I have had an Outdoors Day.

I am not outdoors now, obviously, since the taxi does not really count as outdoors because of its excellent heating capacity which will warm up to a very comfortable twenty eight degrees. This is so perfect that I have even taken off my outside jersey.

I have still got my underneath jersey on, over the top of my thermal shirt and thermal vest. I feel the cold.

I took the dogs out over the fell this morning, despite the howling icy wind, which actually made it impossible to stand upright on the top. I balanced on the rocks for a few, mildly anxious moments, and then stumbled down, with my arms outstretched, in case of mishap, which fortunately didn’t happen.

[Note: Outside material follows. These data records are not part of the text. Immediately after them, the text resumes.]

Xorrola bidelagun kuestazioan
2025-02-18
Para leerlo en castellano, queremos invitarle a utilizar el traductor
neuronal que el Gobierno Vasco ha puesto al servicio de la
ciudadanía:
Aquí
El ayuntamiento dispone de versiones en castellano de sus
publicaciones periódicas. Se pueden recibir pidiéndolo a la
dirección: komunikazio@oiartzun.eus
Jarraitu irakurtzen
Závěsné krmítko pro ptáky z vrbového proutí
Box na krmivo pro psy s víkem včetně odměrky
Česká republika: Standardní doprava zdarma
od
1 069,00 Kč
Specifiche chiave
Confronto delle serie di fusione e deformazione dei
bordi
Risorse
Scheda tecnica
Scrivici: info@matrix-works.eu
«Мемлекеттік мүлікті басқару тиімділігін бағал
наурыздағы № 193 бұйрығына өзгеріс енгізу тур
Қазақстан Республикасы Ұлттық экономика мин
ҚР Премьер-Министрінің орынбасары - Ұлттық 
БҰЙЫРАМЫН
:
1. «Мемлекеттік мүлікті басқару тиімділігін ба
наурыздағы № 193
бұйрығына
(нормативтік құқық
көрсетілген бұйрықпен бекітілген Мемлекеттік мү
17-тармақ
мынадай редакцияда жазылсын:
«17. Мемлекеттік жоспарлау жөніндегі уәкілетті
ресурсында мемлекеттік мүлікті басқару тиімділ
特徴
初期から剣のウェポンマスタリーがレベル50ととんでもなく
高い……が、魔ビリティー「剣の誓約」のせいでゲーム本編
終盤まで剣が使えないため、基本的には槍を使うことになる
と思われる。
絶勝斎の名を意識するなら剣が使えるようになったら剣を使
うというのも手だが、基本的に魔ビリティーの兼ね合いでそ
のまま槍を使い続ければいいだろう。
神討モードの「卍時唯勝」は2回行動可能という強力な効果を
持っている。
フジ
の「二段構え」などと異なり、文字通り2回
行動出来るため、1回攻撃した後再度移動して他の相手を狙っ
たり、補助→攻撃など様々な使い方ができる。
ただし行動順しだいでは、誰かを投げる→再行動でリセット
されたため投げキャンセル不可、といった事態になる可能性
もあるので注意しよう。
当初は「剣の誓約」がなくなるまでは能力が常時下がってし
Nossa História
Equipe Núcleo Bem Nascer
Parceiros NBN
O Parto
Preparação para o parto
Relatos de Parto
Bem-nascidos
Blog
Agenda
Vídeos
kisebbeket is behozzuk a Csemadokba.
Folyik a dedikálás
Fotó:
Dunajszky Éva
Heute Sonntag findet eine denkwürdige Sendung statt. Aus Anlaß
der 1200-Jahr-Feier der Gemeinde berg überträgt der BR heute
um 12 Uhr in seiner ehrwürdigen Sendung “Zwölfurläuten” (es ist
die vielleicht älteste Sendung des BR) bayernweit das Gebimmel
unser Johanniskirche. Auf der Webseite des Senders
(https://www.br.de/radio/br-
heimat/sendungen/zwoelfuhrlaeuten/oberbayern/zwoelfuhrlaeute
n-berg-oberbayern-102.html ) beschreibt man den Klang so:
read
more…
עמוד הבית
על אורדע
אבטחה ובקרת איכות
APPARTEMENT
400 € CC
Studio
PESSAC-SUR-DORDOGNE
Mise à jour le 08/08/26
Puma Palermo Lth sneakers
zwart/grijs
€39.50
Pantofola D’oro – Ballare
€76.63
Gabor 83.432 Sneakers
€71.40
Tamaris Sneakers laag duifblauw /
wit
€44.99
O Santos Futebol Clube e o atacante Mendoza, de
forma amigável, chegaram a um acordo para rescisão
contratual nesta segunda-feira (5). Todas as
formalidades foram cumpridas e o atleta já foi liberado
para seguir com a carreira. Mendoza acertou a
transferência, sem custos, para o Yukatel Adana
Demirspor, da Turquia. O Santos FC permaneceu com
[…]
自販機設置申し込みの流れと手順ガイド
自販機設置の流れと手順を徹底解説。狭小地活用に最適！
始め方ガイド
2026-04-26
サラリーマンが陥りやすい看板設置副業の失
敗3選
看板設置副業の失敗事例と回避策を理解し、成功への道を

I knew that if I went home and took my boots off I would be completely unable to persuade myself to brave the Great Outdoors for a second time, so we went straight to the farm for logs. The dogs galloped behind the taxi with great excitement, Roger actually managing to keep up, although Rosie, who is rather rounded, lagged behind a bit, and I had to stop at the top of the hill to wait for her as she pounded determinedly after me.

Once again I was struck with an enormous sense of gratitude to Mark, who had prepared the stack of bone-dry, tidily split logs handily by the gate. I was less grateful to an utter muppet who was renting the holiday house on the other side of the gate, and who was so completely incapable of turning his car round in the massive turning circle that he actually drove up behind me where I was loading and asked me to move so that he could drive up to the gateway a hundred yards away, to turn round there.

He couldn’t turn round there either, so great was his driving incapacity. I drove ahead of him and then reversed at high speed all the way back after him when he had finished his humiliating efforts, just for a sense of superiority which I hope upset him.

I fought the blustering wind until my fingers and nose were numb and I had filled the boot of the taxi, then I hauled it back home. The dogs ran for the first mile and then sat in the footwell in the front, the boot being full of firewood. They collapsed in front of the fire as soon as I let them in, and they are still snoring now.

I did not collapse in front of the fire.

I unloaded the firewood and went up to Booths, in pursuit of everything they had failed to stock when I went yesterday. They were still failing to stock most of it, much to my frustration, and I have got the Wrong Sort of peppers with my picnic tonight, sometimes life is full of difficulties.

After that I went to the chemist, for hair conditioner. I do not put this on my hair, I have a special high-value bottle of magnificence for my hair, recommended by my hairdresser and presumably manufactured out of spun gold and the tears of virgin princesses. I am reconsidering my purchase of this, because really I can’t tell much difference any more, and in any case my hair is only about an inch long all over, so nobody else can tell either. I quite like the Elemis stuff in the Midland, but that could hardly be described as an economy purchase.

I use the chemist’s hair conditioner, at £1.20 a bottle, for conditioning my woolly jumpers when I wash them, one of which is the Underneath Jersey that I am wearing now.

It is silky-smooth, and smells splendid.

All the same, I don’t think I would like to put the same stuff on my hair.

I might just go and look at the Elemis page while it is still quiet.